Databases en indicatoren.
CWTS zelf maakt gebruikt van de literatuurdatabase van Thomson Reuters (Web of Knowledge) die zij zelf offline ontvangen en bewerken. Uiteraard doen zij ook onderzoek naar de bruikbaarheid van andere databases en in ieder geval is het, aldus van Raan een zegen dat er meer concurrentie (Scopus, Google Scholar) is en dus het monopolie van Web of Science afkalft.
Google Scholar is vrnl. onbruikbaar, omdat er geen gegevens bekend zijn over de dekking daarvan, maar een collega op de ISSI conferentie in Zuid Afrika, zei wel, aldus een van onze docenten, dat hij blij was dat er in ieder geval iets is voor m.n. de humaniora. [Web of Science is erg gefocussed op life sciences en heeft in andere wetenschapsgebieden niet of zeer onvolledige dekking).Scopus wordt steeds beter en steeds completer, hoewel er nog steeds onverklaarbare ‘gaps’ zitten.
impact factor
Uiteraard ken ik de JCR: Journal Citation Report, waarbij Thomson Reuter ieder jaar de impact factoren van de tijdschriften publiceert. Scopus heeft daar een alternatief voor de SNIP. De SNIP index vergelijkt de citaties die een tijdschrift krijgt met de citaties die het (in de referenties bij de artikelen) geeft. En daarmee, aldus van Leeuwen krijg je een normalisatie voor het veld en worden de cijfers beter vergelijkbaar.
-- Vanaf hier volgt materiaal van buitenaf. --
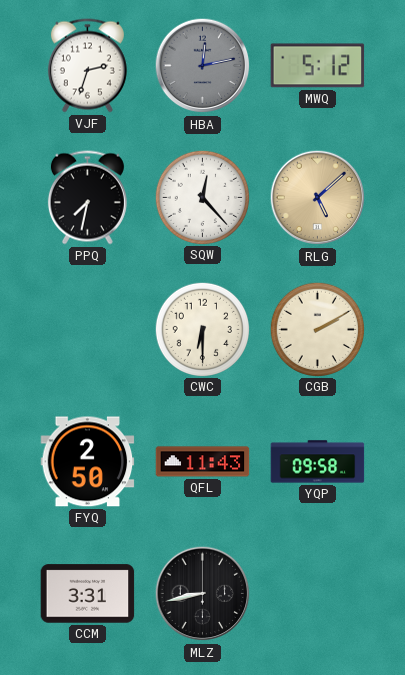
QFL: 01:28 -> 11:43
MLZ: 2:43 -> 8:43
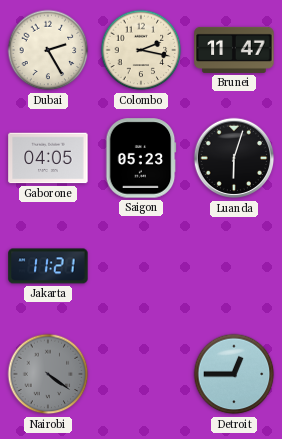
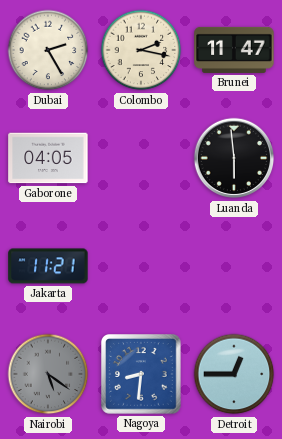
Saigon: 05:23 -> none
Luanda: 6:03 -> 5:59
Nairobi: 4:21 -> 5:21
Nagoya: none -> 8:31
CWTS heeft zelf een nog betere indicator ontwikkeld de JFIS (=MNJS), die dus de citaties in een tijdschrift voor het veld normaliseert (afzet tegen het gemiddelde van die onderwerpsgroep) en die bovendien niet alleen naar de citaties uit een bepaald jaar kijkt, maar ook die van voorgaande jaren.Maar omdat ze WoS materiaal gebruiken mag de JFIS niet openbaar.
Dat neemt niet weg dat een gemiddelde zoals de journal impact factor-SNIP-JFIS toch niet zulke goede indicatoren zijn, omdat je bij alle ziet dat de distributie van de citaties ongelijk verdeeld is over de tijdschriftartikelen: een klein deel van de publicaties krijgt het merendeel van de citaties.
Wat indicatoren betreft gebruikt het CWTS het liefst de ‘genormaliseerde’indicatoren, omdat die beter met elkaar vergelijkbaar zijn, omdat omvang en veld waarin gepubliceerd wordt daarmee worden gelijkgeschakeld.
Niet/genormaliseerde indicatoren :
P= number of publications (alleen substantiele bijdrage: article, review, letter)
TCS= total citation score (self citations ignored)
MCS= mean citation score (gemiddelde citatiescore)
Genormaliseerde indicatoren:
MNCS = C/FCS + + de citatiescore gerdeeld door de veldscore = gemiddelde score in een onderwerpsveld
MNJS=JCS/FCS + + en dat kun je ook uitrekenen voor een tijdshcrift alss geheel (JFIS)
Pptop10%= om de zogenoemde ‘outliers’(enkele publicatie die extreem veel geciteerd wordt) er uit te halen en te kijken hoe de prestatie is in het topsegment van het onderzoeksgebied.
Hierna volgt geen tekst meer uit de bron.